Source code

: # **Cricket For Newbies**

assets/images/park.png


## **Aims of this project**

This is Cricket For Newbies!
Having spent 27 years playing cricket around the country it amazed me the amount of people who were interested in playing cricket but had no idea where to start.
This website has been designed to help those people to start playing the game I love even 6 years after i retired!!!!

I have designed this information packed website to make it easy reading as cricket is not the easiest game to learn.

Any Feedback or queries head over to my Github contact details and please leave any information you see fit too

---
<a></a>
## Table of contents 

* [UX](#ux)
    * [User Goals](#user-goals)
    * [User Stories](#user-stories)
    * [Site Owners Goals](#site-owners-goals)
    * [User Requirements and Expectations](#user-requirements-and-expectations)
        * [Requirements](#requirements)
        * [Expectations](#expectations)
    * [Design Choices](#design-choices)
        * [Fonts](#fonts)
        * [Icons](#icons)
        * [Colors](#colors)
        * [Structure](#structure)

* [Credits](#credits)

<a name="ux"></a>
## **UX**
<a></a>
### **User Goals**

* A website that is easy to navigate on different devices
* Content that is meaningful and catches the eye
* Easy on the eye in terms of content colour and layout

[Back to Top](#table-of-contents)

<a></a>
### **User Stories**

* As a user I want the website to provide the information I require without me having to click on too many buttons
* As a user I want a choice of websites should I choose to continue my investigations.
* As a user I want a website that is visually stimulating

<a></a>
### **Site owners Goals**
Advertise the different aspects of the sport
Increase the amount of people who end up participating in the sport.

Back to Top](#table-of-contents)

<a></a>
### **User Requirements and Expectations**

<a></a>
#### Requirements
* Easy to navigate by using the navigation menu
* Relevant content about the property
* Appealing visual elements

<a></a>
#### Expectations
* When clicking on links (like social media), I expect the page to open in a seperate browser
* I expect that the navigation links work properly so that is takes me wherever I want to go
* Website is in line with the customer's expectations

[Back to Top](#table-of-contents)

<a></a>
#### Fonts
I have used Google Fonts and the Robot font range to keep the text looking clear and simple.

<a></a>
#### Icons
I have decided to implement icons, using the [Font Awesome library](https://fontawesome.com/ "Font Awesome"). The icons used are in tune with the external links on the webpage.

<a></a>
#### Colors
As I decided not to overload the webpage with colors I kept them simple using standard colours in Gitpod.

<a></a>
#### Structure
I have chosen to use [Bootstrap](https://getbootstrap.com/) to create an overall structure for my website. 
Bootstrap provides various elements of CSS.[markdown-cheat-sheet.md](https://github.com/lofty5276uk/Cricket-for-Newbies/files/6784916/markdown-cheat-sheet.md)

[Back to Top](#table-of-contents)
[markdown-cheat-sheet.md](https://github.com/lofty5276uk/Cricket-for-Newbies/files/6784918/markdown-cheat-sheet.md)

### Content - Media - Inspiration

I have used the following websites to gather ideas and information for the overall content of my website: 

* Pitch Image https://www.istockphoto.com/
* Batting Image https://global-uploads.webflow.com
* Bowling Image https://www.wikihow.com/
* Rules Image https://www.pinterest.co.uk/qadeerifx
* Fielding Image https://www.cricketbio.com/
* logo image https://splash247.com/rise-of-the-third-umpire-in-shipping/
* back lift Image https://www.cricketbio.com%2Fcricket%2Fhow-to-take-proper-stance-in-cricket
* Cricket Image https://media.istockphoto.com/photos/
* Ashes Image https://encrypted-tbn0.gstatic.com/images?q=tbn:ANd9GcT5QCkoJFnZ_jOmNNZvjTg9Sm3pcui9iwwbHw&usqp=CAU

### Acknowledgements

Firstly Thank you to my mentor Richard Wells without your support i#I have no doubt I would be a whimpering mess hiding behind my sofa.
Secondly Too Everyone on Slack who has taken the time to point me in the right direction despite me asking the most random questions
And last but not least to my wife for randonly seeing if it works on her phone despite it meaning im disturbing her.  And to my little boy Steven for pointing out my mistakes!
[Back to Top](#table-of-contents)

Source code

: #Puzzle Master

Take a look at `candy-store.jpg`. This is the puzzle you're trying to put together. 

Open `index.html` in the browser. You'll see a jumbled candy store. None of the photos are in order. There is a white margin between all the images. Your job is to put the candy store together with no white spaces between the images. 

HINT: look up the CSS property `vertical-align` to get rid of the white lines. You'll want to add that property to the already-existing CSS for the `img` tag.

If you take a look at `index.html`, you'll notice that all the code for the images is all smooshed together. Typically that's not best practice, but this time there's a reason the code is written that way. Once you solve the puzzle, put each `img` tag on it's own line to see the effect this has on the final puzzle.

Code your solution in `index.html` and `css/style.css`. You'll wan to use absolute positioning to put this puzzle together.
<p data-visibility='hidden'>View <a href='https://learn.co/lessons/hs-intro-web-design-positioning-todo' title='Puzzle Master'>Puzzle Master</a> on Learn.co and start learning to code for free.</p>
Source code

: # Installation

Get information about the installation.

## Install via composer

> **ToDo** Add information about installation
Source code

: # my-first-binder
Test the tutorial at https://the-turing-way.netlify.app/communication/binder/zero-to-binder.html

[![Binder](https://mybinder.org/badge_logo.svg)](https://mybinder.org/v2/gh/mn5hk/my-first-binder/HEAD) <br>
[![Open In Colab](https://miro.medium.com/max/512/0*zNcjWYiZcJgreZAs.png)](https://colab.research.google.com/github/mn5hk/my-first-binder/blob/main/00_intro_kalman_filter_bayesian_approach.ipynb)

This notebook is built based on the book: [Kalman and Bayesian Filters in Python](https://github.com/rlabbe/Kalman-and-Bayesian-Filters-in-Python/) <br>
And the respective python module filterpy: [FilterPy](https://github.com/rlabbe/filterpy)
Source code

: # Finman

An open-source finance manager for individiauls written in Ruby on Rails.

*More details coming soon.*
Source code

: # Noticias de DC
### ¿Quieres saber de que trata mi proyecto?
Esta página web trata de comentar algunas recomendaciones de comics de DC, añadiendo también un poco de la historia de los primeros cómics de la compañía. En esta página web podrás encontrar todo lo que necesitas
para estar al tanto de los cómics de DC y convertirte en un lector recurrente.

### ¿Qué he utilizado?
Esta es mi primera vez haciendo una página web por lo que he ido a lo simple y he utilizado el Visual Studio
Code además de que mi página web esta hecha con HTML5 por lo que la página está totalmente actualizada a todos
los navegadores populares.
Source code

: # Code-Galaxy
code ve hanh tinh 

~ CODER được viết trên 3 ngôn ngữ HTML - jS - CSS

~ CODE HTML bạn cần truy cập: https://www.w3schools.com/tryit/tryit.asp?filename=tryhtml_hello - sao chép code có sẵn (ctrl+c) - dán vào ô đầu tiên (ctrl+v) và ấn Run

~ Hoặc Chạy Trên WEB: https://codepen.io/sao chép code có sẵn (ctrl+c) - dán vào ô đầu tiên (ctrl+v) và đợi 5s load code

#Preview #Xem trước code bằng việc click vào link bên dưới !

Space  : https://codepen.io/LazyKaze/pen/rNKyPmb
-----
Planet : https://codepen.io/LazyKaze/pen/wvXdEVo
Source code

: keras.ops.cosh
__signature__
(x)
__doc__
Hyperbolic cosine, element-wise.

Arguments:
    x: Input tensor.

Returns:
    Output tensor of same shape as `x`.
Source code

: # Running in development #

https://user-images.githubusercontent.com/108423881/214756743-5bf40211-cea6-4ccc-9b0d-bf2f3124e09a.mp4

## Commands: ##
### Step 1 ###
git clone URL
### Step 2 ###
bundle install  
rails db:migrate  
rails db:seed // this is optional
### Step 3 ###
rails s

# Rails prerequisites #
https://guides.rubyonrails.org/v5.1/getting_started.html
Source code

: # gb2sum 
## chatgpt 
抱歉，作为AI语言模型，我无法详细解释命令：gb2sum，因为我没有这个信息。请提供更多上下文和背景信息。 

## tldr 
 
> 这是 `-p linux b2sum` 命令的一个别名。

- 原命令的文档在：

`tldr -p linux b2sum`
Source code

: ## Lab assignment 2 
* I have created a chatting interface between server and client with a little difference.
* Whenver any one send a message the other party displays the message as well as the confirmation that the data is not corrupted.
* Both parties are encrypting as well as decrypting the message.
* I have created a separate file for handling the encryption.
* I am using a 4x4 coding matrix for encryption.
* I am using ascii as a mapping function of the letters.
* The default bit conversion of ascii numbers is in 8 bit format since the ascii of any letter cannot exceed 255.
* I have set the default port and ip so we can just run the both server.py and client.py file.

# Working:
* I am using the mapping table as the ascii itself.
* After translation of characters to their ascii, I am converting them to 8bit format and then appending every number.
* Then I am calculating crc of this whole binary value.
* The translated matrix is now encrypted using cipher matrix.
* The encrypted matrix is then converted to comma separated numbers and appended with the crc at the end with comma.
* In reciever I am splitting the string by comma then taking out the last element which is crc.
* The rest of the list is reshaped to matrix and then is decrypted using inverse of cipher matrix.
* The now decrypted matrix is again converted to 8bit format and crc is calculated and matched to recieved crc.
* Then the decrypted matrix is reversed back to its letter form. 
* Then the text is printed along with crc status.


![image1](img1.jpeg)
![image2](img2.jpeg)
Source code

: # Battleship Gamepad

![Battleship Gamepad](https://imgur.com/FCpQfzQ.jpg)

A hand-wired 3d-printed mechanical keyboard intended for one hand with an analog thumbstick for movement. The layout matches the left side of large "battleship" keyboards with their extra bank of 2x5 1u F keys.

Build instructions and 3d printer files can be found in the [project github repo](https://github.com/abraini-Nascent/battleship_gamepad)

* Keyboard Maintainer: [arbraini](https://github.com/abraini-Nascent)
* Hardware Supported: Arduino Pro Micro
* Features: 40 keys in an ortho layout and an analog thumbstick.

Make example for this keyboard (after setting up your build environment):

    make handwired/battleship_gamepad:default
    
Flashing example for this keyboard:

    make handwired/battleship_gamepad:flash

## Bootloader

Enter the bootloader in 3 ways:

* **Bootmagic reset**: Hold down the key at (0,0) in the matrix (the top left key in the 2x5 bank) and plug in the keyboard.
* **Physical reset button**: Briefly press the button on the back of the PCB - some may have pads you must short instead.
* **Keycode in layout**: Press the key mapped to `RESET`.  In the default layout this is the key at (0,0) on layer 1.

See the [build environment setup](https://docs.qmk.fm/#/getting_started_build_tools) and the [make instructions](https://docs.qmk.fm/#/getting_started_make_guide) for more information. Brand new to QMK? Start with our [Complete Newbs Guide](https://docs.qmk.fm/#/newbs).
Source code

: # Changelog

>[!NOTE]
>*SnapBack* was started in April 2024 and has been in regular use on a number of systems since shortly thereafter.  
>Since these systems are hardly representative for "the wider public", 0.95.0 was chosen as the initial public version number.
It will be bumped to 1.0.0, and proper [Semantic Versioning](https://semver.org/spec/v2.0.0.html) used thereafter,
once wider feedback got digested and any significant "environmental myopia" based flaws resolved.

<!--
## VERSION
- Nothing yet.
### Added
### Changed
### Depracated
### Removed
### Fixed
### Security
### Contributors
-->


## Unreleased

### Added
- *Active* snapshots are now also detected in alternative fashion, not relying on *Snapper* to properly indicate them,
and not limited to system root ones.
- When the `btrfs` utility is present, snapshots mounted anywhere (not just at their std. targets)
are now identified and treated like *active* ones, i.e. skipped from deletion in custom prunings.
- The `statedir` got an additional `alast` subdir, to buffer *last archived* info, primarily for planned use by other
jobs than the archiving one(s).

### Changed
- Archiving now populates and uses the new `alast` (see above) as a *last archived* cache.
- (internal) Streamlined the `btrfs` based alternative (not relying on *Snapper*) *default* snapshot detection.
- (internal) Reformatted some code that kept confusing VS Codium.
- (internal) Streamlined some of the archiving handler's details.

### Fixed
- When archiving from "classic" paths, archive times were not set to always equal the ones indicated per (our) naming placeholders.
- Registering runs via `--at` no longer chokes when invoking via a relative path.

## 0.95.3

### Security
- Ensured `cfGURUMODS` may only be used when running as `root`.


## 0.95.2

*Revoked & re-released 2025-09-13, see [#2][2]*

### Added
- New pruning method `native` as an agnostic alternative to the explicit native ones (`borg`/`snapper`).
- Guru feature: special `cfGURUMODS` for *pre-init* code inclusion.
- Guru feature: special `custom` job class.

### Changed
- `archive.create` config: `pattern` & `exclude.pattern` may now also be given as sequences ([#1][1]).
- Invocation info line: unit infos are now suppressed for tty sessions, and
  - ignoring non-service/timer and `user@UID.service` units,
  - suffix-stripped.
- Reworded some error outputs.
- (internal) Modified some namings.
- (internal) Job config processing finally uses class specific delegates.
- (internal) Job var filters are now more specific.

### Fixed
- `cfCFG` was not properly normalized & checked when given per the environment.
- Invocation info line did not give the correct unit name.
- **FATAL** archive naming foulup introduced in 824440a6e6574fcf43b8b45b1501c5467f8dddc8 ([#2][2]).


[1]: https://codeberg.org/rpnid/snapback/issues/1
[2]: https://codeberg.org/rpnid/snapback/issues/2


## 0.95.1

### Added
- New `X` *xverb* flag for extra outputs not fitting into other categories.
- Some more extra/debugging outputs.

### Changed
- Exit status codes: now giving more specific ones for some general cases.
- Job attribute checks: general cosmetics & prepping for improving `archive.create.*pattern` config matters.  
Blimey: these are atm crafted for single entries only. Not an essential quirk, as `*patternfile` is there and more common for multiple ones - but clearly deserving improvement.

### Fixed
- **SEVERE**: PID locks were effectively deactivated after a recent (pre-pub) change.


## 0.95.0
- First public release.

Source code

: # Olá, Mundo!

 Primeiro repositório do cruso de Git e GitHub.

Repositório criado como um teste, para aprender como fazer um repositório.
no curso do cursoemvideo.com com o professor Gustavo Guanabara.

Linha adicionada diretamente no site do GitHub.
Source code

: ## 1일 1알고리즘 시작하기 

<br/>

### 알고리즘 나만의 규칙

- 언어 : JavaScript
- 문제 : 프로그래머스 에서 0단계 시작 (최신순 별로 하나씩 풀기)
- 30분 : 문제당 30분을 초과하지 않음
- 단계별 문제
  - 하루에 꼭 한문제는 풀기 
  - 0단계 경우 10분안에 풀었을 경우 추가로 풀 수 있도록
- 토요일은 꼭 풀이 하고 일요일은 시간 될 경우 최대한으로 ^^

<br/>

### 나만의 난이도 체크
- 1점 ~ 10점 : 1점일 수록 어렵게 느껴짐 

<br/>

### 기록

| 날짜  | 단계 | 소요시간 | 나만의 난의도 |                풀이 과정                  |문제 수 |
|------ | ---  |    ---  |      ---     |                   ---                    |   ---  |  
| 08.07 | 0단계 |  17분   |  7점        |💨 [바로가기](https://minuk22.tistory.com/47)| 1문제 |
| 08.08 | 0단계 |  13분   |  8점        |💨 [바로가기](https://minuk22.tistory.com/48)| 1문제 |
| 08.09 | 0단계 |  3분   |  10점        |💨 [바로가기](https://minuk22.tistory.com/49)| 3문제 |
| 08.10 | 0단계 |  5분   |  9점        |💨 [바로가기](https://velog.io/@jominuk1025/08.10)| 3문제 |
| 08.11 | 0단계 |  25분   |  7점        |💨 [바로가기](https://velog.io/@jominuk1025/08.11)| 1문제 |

- **Exercise details**
Transcribe everything from the line containing "### 나만의 난이도 체크" down to the last of the lines, keeping each line unchanged.

- **Solution for this task**
### 나만의 난이도 체크
- 1점 ~ 10점 : 1점일 수록 어렵게 느껴짐 

<br/>

### 기록

| 날짜  | 단계 | 소요시간 | 나만의 난의도 |                풀이 과정                  |문제 수 |
|------ | ---  |    ---  |      ---     |                   ---                    |   ---  |  
| 08.07 | 0단계 |  17분   |  7점        |💨 [바로가기](https://minuk22.tistory.com/47)| 1문제 |
| 08.08 | 0단계 |  13분   |  8점        |💨 [바로가기](https://minuk22.tistory.com/48)| 1문제 |
| 08.09 | 0단계 |  3분   |  10점        |💨 [바로가기](https://minuk22.tistory.com/49)| 3문제 |
| 08.10 | 0단계 |  5분   |  9점        |💨 [바로가기](https://velog.io/@jominuk1025/08.10)| 3문제 |
| 08.11 | 0단계 |  25분   |  7점        |💨 [바로가기](https://velog.io/@jominuk1025/08.11)| 1문제 |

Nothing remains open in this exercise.